Exercise aim:
Retrieve each line that contains the word "ones" from the entries below.
****************************************
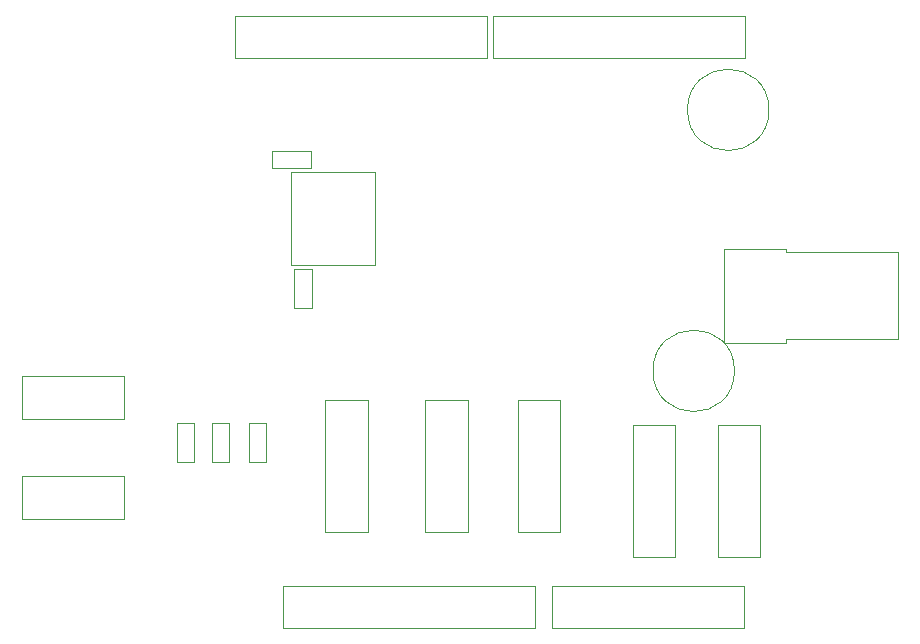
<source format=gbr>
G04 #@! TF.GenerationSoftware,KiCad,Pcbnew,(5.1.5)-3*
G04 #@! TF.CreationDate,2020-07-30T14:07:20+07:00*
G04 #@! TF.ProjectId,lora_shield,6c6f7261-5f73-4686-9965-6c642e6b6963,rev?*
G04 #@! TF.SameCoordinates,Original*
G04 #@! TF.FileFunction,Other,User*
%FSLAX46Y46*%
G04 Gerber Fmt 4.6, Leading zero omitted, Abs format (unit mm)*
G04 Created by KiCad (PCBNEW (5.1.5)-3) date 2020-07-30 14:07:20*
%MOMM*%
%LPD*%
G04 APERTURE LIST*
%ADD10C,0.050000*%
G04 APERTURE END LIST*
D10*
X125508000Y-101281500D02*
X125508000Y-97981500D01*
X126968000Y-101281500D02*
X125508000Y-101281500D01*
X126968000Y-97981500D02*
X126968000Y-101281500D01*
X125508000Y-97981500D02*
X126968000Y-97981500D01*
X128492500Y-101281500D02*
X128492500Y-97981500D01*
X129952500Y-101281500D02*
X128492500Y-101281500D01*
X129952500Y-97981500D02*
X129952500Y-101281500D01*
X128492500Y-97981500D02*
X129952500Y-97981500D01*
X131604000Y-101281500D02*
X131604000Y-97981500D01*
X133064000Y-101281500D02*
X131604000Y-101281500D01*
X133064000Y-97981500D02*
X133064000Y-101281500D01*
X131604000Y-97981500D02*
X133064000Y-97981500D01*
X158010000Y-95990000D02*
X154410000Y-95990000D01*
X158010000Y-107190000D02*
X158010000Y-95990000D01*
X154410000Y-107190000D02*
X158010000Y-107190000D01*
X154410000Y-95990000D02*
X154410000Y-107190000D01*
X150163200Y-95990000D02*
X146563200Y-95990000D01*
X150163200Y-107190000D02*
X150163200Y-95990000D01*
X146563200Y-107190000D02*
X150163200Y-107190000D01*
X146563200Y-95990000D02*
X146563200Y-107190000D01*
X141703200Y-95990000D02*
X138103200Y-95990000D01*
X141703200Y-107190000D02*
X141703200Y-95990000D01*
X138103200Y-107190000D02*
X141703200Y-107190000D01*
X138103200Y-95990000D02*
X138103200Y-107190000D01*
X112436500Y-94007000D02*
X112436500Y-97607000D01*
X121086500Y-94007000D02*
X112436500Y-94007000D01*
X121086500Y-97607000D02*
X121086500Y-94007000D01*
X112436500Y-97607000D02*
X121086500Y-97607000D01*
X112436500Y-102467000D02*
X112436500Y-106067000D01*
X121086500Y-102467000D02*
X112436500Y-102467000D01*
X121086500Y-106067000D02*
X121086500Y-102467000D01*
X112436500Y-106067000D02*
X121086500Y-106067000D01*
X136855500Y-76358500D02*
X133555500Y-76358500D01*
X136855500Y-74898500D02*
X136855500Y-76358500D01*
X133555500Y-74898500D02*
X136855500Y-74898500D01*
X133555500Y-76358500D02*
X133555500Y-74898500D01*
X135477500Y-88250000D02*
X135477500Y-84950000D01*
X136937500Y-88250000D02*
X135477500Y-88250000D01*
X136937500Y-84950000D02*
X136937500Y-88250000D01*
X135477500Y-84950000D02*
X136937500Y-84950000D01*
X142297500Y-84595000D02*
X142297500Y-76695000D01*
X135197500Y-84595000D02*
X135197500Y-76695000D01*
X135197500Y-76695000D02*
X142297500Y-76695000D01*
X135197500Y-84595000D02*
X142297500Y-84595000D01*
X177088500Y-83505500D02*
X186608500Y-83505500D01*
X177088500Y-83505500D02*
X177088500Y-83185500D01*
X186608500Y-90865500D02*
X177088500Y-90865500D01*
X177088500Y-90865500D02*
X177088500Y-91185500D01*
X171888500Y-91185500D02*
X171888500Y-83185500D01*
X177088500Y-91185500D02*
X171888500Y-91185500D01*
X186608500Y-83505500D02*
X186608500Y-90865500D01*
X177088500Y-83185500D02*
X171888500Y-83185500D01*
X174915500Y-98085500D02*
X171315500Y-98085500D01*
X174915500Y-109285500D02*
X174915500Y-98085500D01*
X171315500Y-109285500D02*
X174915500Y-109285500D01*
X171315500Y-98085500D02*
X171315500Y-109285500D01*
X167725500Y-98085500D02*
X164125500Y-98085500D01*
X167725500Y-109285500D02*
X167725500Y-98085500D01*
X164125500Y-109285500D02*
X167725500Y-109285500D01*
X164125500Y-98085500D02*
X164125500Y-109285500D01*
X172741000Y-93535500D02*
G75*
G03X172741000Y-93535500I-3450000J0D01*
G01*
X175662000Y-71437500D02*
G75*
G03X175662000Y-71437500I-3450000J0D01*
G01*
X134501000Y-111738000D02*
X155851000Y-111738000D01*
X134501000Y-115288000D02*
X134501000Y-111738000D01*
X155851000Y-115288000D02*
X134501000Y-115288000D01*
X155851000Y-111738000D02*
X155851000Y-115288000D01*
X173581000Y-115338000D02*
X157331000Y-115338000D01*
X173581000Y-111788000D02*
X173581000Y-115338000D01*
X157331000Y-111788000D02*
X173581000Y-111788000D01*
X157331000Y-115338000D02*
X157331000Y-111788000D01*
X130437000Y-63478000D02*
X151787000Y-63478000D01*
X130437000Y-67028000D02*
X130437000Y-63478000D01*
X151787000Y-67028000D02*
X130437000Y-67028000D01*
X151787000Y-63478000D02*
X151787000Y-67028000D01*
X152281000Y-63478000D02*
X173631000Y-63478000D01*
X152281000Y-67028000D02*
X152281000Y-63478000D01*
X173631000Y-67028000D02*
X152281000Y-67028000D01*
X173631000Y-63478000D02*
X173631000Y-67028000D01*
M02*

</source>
****************************************
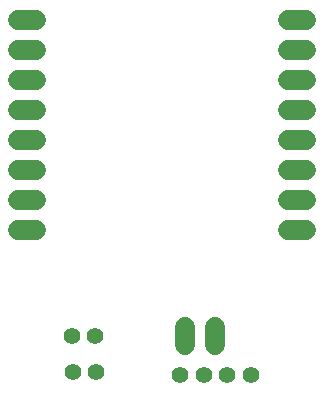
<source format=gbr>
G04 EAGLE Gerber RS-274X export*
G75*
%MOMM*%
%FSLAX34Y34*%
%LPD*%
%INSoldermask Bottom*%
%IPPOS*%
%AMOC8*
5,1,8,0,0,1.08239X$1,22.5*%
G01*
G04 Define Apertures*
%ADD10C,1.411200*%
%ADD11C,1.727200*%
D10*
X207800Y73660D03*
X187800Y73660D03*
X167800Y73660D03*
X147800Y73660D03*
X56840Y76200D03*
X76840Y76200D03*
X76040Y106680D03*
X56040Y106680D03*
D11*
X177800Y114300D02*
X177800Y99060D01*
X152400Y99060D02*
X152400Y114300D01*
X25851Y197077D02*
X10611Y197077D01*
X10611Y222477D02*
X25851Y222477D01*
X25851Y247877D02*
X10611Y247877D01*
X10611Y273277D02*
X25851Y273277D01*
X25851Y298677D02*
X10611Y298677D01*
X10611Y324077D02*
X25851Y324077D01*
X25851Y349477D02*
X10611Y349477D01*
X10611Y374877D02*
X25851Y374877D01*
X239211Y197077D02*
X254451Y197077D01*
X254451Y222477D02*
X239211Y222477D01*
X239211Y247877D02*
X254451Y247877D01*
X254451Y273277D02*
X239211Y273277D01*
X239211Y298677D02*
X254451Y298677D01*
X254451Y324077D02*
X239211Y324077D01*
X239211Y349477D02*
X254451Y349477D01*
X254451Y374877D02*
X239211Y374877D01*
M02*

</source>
****************************************
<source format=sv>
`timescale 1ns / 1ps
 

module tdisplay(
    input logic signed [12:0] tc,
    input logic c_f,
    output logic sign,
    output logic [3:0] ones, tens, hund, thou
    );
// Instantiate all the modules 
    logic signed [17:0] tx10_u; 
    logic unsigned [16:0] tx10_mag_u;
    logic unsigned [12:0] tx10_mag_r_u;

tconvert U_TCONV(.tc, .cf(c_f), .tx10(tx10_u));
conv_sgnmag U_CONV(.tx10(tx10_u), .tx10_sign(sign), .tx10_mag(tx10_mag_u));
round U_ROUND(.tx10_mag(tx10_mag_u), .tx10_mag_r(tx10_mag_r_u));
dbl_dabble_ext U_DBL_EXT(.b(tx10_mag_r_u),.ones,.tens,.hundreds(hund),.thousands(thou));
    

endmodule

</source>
****************************************
Answer:
    output logic [3:0] ones, tens, hund, thou
dbl_dabble_ext U_DBL_EXT(.b(tx10_mag_r_u),.ones,.tens,.hundreds(hund),.thousands(thou));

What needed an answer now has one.